9 June 2007

Whatever it takes

Friday was definitely the worst Friday ever.

I wandered in to the office with my coffee, and discovered that my main work laptop—an IBM ThinkPad, obviously—had mysteriously powered itself off overnight, instead of merely going to sleep. I booted it, only to get the dreaded Fan error message.

(If you’re falling asleep already, skip down to the moral of the story.)

A fan error is pretty much the kiss of death for a recent laptop. The quest for ever faster and slimmer portable computers means that today’s portables are designed with fans that suck cooling air through their innards. No fan means the machine overheats as soon as you do anything that strains it a bit; and that could be something as trivial as leaving a web browser running on a Flash-heavy web site, especially if you have Eclipse running in the background.

Still, I have a backup laptop, for exactly this eventuality. I keep it mostly synched up with the main one. I started transferring my recent data across. Before long I was logged in to work via the VPN.

I’d just gotten my first batch of e-mail when I discovered that a clever user had found a way to bypass ACL security and replicate an old, shut down database with a new, in production database.

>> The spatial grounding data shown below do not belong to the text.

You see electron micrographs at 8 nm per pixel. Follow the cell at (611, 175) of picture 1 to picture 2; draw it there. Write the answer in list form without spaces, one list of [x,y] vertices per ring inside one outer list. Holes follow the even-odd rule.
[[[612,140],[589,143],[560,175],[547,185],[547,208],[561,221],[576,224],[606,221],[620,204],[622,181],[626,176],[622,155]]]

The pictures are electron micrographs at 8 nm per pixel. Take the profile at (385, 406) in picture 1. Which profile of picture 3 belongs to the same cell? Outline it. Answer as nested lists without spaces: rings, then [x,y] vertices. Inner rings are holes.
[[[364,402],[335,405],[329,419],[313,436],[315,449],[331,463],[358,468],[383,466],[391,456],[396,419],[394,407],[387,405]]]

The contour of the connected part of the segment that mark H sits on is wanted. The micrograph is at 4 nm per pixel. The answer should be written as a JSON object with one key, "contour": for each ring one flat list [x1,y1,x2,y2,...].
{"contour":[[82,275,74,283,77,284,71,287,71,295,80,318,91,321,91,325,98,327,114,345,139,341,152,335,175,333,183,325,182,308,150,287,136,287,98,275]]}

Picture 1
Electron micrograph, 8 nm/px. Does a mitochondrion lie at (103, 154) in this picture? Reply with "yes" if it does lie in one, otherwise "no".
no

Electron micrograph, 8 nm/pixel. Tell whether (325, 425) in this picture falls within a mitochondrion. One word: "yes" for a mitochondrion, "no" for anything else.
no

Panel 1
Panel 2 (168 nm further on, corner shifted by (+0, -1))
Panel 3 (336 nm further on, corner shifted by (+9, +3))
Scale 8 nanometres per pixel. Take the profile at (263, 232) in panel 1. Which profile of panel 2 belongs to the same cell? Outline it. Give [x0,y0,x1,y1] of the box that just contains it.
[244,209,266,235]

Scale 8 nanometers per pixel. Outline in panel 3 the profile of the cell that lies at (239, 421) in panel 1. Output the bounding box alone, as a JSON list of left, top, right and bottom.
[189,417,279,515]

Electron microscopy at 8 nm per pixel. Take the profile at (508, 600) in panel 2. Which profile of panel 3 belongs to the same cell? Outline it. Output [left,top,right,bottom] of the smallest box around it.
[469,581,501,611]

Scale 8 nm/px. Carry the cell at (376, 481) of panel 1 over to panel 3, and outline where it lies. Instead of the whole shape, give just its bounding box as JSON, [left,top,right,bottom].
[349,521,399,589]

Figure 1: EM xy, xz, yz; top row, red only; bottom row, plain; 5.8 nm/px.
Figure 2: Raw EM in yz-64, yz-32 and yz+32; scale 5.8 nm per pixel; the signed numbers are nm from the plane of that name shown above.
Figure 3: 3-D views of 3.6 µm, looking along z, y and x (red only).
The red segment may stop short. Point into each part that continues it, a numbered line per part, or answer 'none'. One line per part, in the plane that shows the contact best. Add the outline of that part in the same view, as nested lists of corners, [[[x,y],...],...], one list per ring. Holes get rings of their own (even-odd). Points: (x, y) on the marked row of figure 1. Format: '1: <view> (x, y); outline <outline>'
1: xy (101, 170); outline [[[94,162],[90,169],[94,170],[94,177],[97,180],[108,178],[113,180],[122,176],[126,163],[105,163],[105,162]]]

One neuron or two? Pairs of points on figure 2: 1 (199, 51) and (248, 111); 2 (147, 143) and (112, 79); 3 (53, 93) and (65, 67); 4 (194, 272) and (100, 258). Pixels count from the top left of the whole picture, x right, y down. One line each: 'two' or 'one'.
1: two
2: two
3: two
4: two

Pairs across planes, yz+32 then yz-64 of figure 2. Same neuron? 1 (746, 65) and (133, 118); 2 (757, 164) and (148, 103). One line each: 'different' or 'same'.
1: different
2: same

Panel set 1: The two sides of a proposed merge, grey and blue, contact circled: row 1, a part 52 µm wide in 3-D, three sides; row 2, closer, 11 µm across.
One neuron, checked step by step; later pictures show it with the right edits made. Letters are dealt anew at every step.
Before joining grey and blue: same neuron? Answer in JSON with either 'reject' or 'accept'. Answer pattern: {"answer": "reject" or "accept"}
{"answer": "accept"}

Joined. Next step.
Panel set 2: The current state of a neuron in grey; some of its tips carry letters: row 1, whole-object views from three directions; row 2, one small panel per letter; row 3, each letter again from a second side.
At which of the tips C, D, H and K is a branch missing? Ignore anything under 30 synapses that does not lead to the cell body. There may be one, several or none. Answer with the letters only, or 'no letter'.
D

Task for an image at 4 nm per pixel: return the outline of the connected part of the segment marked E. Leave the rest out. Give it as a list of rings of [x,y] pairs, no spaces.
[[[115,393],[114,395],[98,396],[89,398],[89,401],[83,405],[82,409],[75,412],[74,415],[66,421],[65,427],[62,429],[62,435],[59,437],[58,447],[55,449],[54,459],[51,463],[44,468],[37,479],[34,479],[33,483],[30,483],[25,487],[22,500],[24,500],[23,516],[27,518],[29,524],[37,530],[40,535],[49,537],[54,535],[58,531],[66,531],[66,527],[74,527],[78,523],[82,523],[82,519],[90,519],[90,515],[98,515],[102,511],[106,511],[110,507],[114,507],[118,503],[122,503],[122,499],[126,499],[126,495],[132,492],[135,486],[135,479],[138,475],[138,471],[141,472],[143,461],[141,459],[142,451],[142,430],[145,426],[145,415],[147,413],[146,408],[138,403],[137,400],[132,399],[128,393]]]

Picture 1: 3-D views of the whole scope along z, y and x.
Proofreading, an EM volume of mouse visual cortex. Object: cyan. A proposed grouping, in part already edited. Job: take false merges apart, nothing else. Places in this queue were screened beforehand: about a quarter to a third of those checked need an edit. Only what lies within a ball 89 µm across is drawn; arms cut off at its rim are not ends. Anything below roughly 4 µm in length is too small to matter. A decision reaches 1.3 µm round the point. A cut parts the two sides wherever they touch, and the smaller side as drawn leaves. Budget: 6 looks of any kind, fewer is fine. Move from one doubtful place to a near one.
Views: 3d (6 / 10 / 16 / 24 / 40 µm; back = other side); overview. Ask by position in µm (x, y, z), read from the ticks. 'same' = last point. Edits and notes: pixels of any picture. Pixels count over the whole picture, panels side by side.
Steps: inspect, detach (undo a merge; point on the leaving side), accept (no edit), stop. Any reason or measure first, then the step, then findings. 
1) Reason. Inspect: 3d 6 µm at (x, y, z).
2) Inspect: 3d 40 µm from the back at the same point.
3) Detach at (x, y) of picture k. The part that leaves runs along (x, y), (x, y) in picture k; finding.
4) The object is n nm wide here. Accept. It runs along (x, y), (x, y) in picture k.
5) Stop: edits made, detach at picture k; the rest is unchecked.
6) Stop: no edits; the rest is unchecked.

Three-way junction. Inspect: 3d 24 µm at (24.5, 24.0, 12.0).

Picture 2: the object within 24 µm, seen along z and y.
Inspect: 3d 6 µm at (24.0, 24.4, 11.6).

This had wiped a chunk of important configuration data.

I found the backup I could get at most quickly, and did a temporary restore. Then I asked a colleague to pull a more recent backup onto a spare partition of the System i server (aka AS/400), which I then used to do a proper restoration.

I had just about finished documenting what had happened and putting new precautions in place to stop it happening again, when my laptop locked up solid. I suspected the ATI video drivers, so I switched back to the open source ones (which are less buggy) and continued.

Overnight, it locked up again. This was very suspicious. To have Linux lock up once, well, that’s not unheard of when proprietary drivers are involved. But to have it lock up twice, the second time with no closed source software running in the kernel—that smelled fishy.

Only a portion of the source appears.